▸ **Instruction**: Reproduce the whole listing exactly and let no picture into the copy.

▸ **Data records**:
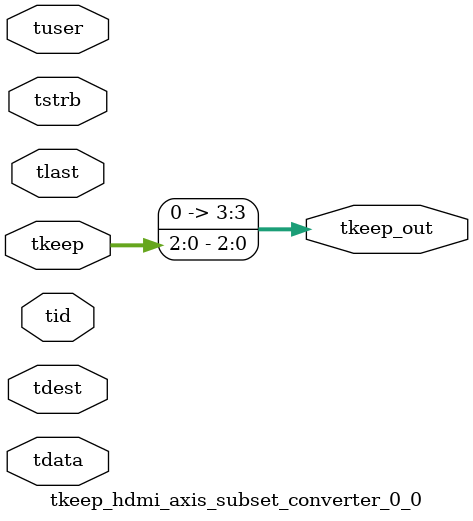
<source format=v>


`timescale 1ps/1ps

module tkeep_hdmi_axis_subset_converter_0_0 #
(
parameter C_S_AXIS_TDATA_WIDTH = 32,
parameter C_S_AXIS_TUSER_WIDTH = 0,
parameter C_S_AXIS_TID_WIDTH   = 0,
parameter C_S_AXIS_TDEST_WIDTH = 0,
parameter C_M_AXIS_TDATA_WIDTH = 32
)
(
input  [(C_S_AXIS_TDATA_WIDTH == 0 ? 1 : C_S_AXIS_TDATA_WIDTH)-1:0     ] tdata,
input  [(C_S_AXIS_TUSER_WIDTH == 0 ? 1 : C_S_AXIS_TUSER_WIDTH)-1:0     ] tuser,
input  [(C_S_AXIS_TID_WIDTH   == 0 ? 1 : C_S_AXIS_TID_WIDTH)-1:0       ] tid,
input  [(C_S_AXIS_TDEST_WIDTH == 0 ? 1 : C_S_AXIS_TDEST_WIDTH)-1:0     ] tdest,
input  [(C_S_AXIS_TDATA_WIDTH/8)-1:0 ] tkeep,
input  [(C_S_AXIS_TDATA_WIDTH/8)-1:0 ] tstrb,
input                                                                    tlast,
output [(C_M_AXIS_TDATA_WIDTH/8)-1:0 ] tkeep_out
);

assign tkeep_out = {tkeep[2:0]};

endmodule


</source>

▸ **Solution for this exercise**:
<source format=v>


`timescale 1ps/1ps

module tkeep_hdmi_axis_subset_converter_0_0 #
(
parameter C_S_AXIS_TDATA_WIDTH = 32,
parameter C_S_AXIS_TUSER_WIDTH = 0,
parameter C_S_AXIS_TID_WIDTH   = 0,
parameter C_S_AXIS_TDEST_WIDTH = 0,
parameter C_M_AXIS_TDATA_WIDTH = 32
)
(
input  [(C_S_AXIS_TDATA_WIDTH == 0 ? 1 : C_S_AXIS_TDATA_WIDTH)-1:0     ] tdata,
input  [(C_S_AXIS_TUSER_WIDTH == 0 ? 1 : C_S_AXIS_TUSER_WIDTH)-1:0     ] tuser,
input  [(C_S_AXIS_TID_WIDTH   == 0 ? 1 : C_S_AXIS_TID_WIDTH)-1:0       ] tid,
input  [(C_S_AXIS_TDEST_WIDTH == 0 ? 1 : C_S_AXIS_TDEST_WIDTH)-1:0     ] tdest,
input  [(C_S_AXIS_TDATA_WIDTH/8)-1:0 ] tkeep,
input  [(C_S_AXIS_TDATA_WIDTH/8)-1:0 ] tstrb,
input                                                                    tlast,
output [(C_M_AXIS_TDATA_WIDTH/8)-1:0 ] tkeep_out
);

assign tkeep_out = {tkeep[2:0]};

endmodule


</source>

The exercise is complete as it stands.